● **PROVIDED TEXT**:
/---

Lawmakers, advocates hit Baker’s opt-in approach to public health
Say it would perpetuate patchwork of municipal services
A BILL OVERHAULING the state’s fractured public health system appears to have become a casualty of the last-minute legislative rush to pass bills in the final days of the legislative session.
Gov. Charlie Baker returned the bill to the Legislature with an amendment on Monday night. By Tuesday, public health advocates and lawmakers had come out in opposition to his amendment – which procedurally is likely to doom the bill.
Typically, the Democratic-led Legislature is in a strong position to overrule the governor, since Democrats hold veto-proof majorities in the House and the Senate and can easily muster the two-thirds vote needed to override a veto. But an override requires a roll call vote, which must be taken during formal legislative sessions. By passing a flurry of bills in the final days before the session ended July 31, lawmakers put themselves in a position where they would no longer be in session to conduct veto overrides.
If the governor amends a bill, lawmakers can pass his amendment in an informal session, if no legislator objects. If they try to pass their original language again, Baker could simply veto it, leaving the Legislature with no recourse.

\---

● **PROBLEM TO WORK ON**: Repeat the passage from the article on Baker's public health amendment word for word, starting with "Typically, the Democratic-led" and going on through "with no recourse.". The lines after this article have no role in the work.

● **DATA SECTION**:
/---

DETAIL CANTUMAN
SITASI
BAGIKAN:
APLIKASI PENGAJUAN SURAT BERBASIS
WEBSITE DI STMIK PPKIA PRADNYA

\---
/---

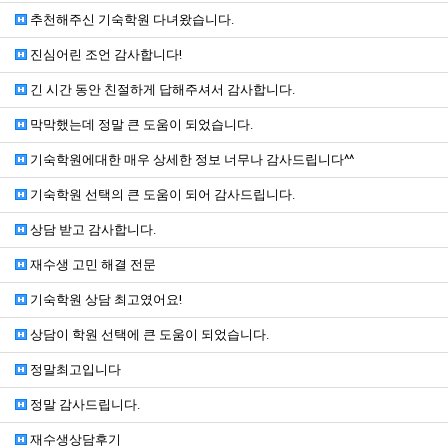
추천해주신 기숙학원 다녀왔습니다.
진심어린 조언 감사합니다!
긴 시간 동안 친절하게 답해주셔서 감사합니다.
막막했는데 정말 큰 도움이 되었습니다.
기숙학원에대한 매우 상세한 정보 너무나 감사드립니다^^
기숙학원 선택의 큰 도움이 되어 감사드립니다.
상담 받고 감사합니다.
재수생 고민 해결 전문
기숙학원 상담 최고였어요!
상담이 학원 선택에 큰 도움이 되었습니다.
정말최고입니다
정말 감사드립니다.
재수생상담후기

\---
/---

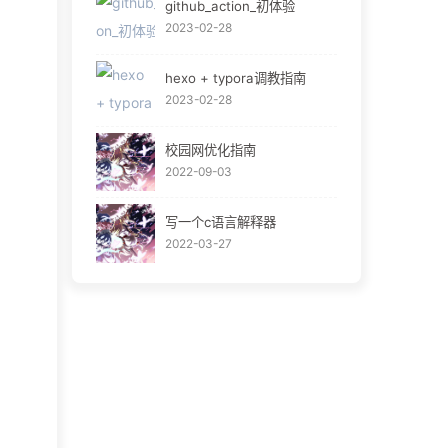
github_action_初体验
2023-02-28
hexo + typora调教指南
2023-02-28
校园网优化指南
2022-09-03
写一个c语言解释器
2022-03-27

\---

● **ANSWER TO THE EXERCISE**:
Typically, the Democratic-led Legislature is in a strong position to overrule the governor, since Democrats hold veto-proof majorities in the House and the Senate and can easily muster the two-thirds vote needed to override a veto. But an override requires a roll call vote, which must be taken during formal legislative sessions. By passing a flurry of bills in the final days before the session ended July 31, lawmakers put themselves in a position where they would no longer be in session to conduct veto overrides.
If the governor amends a bill, lawmakers can pass his amendment in an informal session, if no legislator objects. If they try to pass their original language again, Baker could simply veto it, leaving the Legislature with no recourse.